Circa 2006, I was working as a product line manager, responsible for a series of optical and mechanical measurement and test instruments. I was a full stack product manager1, and I was the person who was responsible for the profitability of both individual products, as well as the overall profitability of the business.
As such, I not only set the prices, but I also was the main approver of discounts2. This meant that practically daily I was hit with requests, most were reasonable, and easy to approve, but sometimes there were requests that the sales people3 made that required analysis and a measured decision.
I believe that I was pretty fair, and rarely were there complaints.
One of the things that allowed me to handle this day-in, day-out was the fact that I knew the BOM of our instruments to a very granular level. To this day, I remember that the part number for the benchmark 17” flat panel display (701-213) and that when I left in 2009, its cost was $179 and change. I suspect that on my deathbed I will still think of that damn part.
Thus, when a salesperson calls with a request, if they give me the rough parameters, I can almost instantly say yes or no before we formalized the deal4.
Now, the story…
The Initial Call
I was in a weekly production meeting, and my cellphone rings. I glance at the display (remember this is pre-smartphone era, so it was just caller ID) and it is our Sales Director. I step out of the meeting to take the call.
A professor at a public university in Pennsylvania wants to buy one of our optical microscopes. The configuration is described. The list price was about $110K. The problem is this prof’s grant had only about $55K to spend. As I was in a meeting, I hadn’t been able to do a detailed margin breakdown, but it seemed that it was not going to work on the numbers.
The sales director understood and didn’t want me to “run the numbers”.
I assumed that was that and went on with my day.
A few hours later, I get a call. Our regional sales manager and the salesman for the account get me on the phone to make the case. They make a pitch. Yes, it is a deep discount. But it is a good professor (he publishes a lot and will be a reference account), he can make the instrument available to use to demo to other potential customers, and that the discount might be justified.
I committed to running the numbers, and to get back to them. I worked up the financials, and while I wouldn’t make much money with it, the intangibles and good will with a prominent research team helped tip the balance5.

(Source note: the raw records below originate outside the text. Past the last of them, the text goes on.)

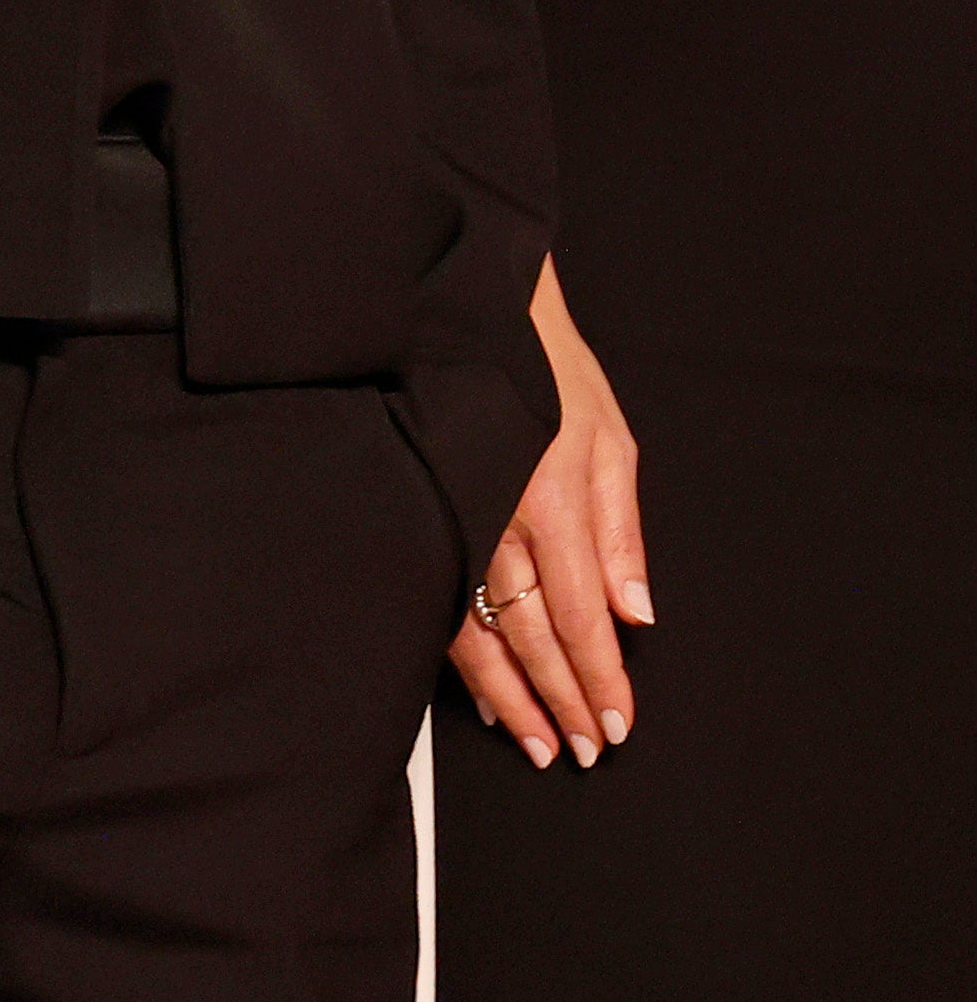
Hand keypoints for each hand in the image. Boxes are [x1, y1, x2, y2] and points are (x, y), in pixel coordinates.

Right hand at [448, 261, 650, 770]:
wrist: (476, 319)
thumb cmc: (550, 372)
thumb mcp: (610, 440)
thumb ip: (622, 533)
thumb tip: (637, 614)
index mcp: (552, 500)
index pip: (579, 616)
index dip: (598, 677)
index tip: (616, 724)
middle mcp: (498, 521)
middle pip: (530, 636)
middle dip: (561, 700)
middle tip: (584, 749)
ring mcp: (456, 522)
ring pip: (480, 633)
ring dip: (511, 696)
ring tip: (538, 742)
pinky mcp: (432, 519)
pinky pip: (442, 606)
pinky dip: (465, 659)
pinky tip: (483, 693)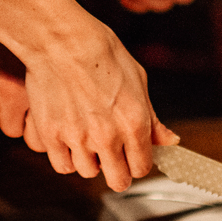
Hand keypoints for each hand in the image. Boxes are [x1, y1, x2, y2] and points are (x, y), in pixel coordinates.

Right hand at [0, 4, 177, 191]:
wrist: (61, 40)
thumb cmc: (101, 52)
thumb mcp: (138, 80)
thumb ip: (153, 118)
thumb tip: (169, 140)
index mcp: (135, 123)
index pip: (142, 167)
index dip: (137, 163)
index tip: (131, 157)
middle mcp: (108, 136)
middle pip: (118, 180)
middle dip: (117, 172)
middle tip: (111, 158)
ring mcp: (78, 138)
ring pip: (88, 172)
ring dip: (89, 161)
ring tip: (86, 139)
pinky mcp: (52, 136)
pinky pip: (62, 165)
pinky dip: (66, 158)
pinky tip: (69, 141)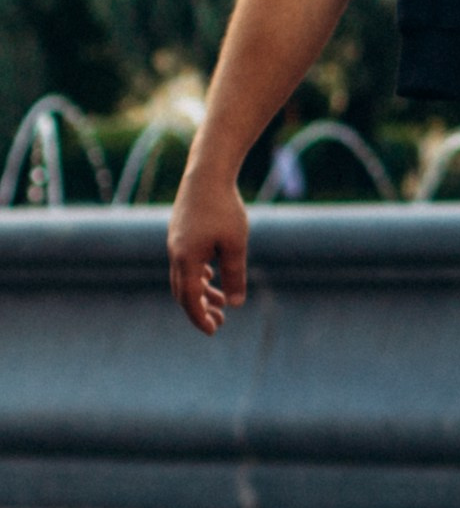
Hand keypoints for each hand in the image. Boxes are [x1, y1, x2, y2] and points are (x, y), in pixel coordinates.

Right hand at [167, 177, 249, 335]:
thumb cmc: (224, 209)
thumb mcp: (235, 244)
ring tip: (220, 303)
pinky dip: (198, 275)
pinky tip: (211, 275)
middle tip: (219, 323)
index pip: (190, 299)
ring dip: (201, 292)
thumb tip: (234, 304)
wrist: (207, 176)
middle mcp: (176, 255)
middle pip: (184, 292)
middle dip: (200, 310)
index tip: (214, 331)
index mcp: (187, 260)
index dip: (200, 318)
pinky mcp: (180, 234)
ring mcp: (175, 244)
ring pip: (185, 277)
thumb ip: (234, 274)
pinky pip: (185, 263)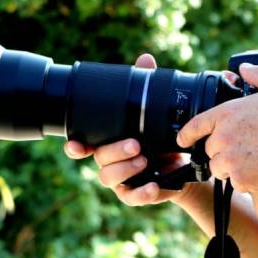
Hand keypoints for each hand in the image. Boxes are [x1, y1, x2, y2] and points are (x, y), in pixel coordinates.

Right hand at [64, 53, 193, 206]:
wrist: (183, 163)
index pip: (82, 143)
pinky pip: (131, 197)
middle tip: (136, 144)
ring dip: (126, 168)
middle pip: (99, 158)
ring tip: (145, 160)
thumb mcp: (154, 111)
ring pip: (109, 177)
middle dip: (115, 150)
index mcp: (107, 140)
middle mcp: (109, 160)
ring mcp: (120, 179)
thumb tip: (145, 60)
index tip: (76, 144)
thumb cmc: (159, 136)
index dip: (75, 145)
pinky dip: (142, 192)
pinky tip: (153, 186)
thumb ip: (145, 87)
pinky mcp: (134, 194)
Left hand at [177, 63, 257, 191]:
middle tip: (248, 149)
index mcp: (228, 113)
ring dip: (232, 168)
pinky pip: (236, 184)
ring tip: (256, 161)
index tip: (183, 141)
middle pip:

I called the sales manager and gave the thumbs up.
Lots of proclamations that I was the best, and thanks later we ended the call.
The unhinged call
Not 45 minutes later my office line rings. No caller ID there, so I answer with my usual chipper greeting.
It is the Sales Director, and it starts with a string of obscenity and cursing me. He ranted that I “undercut” him, because he told his regional manager that the answer was “no” to the discount, and that I made him look “weak” and undermined his authority.
He was yelling loud enough that I pretty much held the phone receiver at arm’s length. Honestly, I was shaken. The vitriol, the invective, and the stream of f-bombs was over the top.
After a few minutes of this, the call ended. I sat in my office with a thousand-mile stare, questioning my choices in life.
I just had someone who was 3 steps above me on the org chart ream me out over approving a discount that allowed them to book an order and build further a relationship with a key PI.
Why the fuck did I take this shit.
Seriously, I was about to power off my laptop, collect my personal belongings from my office, and just quit on the spot.
Be a product manager they said. Be a leader they said. It will be great they said.
But when an unhinged sales leader rips you a new asshole when you go to bat and grant a discount it is sure difficult to shake off.
About 18 months later, I was visiting a different group and on my morning jog I ran across the company’s VP of sales, and as we were running he asked me about the sales director. There had been a lot of complaints about his behavior and comportment.
I related the above story, and the VP confided to me that there were multiple similar incidents that had led to formal complaints, and that he wasn’t sure that he could continue to have that Sales Director remain on staff.
He was cut, and the last I checked, he never had a similar level role again.
Sometimes the system does work.
I mean this in that I was close to the development team, the production team, marketing, finance, and sales. I literally did like 3 FTE jobs. ↩
At the time, I reported to the business unit VP/GM, so the only person who could reverse a decision I made was that VP/GM. But it rarely happened that I was usurped. ↩
I should say “salesmen” because our sales org was a total sausage fest. I fail to understand how we couldn’t find or hire any women into sales. Ok, maybe not that baffled, but a team of mediocre white dudes is the norm ↩
This ability and others are why at one of the annual sales meetings I was presented with an award as a valued partner for sales. That virtually is unheard of in the profession of product management ↩
The truth is, we had enough extra margin in general to approve a few of these “charity” cases. It was always at my discretion though.